By 1936 he spent most of his time in Burbank, California, where he was hired to work exclusively for Paramount Pictures Inc. According to Jack Kerness, Columbia Pictures Art Director, "Fred Small did a lot of work at Paramount, but we'd use him for freelance work occasionally."
During WWII he was too old to serve in the military although his son John was drafted and served as aprivate in the Army infantry.
By 1947 is daughter Drucilla married and became Mrs. MacConnell and moved to Sepulveda, California to raise a family.
His other daughter Dolores Small grew up to become a commercial freelance illustrator with an art studio at 204 Jensen Avenue in Mamaroneck, NY.

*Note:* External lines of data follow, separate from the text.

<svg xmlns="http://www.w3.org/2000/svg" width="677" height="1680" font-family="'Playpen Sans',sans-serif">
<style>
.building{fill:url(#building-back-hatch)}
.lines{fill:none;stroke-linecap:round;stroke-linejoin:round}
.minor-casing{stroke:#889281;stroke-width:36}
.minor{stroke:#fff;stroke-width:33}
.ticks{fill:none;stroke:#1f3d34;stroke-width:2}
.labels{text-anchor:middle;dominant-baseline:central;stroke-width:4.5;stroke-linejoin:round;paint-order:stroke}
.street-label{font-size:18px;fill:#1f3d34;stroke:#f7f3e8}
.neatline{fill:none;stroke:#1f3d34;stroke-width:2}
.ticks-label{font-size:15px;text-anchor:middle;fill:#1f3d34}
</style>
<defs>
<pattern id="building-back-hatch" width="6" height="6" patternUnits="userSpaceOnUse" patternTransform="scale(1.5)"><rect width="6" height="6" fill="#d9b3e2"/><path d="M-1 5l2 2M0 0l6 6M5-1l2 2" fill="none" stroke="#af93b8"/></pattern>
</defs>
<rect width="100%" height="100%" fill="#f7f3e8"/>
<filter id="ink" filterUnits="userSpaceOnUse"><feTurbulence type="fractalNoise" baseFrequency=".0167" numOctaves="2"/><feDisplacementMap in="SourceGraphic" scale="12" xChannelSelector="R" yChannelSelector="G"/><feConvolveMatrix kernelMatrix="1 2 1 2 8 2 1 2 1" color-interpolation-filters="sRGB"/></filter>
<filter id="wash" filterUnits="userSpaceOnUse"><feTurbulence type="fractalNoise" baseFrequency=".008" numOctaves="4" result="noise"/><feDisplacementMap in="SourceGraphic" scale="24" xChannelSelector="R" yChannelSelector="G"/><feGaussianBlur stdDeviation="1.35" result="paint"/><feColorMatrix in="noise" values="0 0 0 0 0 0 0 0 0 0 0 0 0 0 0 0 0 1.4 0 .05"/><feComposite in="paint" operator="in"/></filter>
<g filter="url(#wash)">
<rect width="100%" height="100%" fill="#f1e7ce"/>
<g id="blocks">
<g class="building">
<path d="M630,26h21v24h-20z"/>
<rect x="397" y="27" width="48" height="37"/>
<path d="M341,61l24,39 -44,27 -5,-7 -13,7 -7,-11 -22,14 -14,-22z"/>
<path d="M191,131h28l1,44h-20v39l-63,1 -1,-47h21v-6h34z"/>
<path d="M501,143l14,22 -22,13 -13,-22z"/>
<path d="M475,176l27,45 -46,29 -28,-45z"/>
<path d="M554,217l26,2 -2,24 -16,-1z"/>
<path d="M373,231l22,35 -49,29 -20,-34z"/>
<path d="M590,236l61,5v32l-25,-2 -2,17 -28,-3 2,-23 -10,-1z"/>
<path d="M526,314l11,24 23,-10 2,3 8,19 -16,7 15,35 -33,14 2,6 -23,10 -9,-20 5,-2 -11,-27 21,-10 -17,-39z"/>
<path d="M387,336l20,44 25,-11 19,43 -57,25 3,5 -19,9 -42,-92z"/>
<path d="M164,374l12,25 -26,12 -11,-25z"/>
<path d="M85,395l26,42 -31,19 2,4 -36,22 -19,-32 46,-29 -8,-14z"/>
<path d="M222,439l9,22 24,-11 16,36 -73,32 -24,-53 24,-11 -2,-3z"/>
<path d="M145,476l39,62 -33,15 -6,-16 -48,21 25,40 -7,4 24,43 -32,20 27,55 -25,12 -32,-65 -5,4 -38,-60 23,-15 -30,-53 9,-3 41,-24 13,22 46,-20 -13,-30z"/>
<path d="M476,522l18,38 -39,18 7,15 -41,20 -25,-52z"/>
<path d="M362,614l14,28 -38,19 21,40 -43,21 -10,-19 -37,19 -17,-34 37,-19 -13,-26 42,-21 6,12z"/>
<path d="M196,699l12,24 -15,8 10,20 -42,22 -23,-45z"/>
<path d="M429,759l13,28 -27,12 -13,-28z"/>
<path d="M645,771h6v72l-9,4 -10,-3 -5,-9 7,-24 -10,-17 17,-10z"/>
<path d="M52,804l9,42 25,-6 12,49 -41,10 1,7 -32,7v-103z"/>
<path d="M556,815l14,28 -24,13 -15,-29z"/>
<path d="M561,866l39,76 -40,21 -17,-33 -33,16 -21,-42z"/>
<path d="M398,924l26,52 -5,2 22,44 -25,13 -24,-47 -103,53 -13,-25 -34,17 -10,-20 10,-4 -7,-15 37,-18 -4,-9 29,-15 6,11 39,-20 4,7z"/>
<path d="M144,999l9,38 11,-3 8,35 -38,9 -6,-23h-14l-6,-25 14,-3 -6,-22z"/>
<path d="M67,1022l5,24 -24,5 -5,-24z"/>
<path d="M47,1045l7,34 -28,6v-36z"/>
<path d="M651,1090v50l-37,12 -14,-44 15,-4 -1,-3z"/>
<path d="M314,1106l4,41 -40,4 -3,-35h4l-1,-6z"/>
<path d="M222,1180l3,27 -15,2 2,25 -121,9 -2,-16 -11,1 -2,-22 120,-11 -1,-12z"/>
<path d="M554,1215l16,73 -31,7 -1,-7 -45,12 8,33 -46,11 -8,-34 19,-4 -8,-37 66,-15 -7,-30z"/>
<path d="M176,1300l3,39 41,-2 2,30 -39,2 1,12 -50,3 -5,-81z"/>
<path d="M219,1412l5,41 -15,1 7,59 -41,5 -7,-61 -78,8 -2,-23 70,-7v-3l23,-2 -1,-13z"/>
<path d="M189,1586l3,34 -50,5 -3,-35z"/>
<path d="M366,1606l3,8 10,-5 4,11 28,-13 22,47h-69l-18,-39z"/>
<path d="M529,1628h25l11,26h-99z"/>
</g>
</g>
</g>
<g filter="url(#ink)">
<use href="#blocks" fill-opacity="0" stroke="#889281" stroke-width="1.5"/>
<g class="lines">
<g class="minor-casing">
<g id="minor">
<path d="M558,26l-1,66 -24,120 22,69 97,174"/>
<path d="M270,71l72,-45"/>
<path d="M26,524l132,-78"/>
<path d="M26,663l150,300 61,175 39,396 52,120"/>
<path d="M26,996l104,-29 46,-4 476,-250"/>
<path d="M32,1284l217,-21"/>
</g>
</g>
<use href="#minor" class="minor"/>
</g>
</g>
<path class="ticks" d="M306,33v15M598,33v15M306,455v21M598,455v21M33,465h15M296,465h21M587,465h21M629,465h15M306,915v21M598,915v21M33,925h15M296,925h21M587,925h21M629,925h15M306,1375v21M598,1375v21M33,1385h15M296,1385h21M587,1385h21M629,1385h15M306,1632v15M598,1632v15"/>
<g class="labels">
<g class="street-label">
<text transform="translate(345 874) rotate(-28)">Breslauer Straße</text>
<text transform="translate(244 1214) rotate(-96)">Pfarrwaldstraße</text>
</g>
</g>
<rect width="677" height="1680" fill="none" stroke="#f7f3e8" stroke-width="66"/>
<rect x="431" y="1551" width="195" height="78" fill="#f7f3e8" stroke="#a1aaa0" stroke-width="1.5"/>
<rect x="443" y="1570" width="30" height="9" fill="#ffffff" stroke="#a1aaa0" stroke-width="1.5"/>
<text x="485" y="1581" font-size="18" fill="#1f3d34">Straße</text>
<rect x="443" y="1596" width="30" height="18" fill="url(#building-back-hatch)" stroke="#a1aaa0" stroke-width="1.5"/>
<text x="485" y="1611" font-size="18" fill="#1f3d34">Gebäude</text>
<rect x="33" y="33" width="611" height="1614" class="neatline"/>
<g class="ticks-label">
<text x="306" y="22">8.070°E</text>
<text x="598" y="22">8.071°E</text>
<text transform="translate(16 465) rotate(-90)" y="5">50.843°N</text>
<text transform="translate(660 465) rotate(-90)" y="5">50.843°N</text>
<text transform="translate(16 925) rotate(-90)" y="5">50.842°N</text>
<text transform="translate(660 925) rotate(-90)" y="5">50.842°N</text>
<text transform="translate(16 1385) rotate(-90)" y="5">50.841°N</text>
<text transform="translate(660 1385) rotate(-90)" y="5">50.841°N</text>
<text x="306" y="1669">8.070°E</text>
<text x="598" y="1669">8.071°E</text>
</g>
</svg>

On May 30, 1947 she was on her way to visit her parents when the DC-4 commercial aircraft she had boarded at LaGuardia Air Field crashed and burned on the runway and killed her and thirty-eight other passengers and crew.
In 1948 at the age of sixty-seven he retired from commercial art. He moved to Danbury, Connecticut. He also bought a vacation property six miles away at Lake Zoar on Cedarhurst Trail near Kettletown State Park in Newtown, Connecticut.
In 1952 he moved to Tucson, Arizona, and lived at 1432 North Catalina.
His son John moved to Cuidad Guadalajara in Mexico.
Frederic C. W. Small died in the Tucson Medical Center, at the age of seventy-nine on September 10, 1960.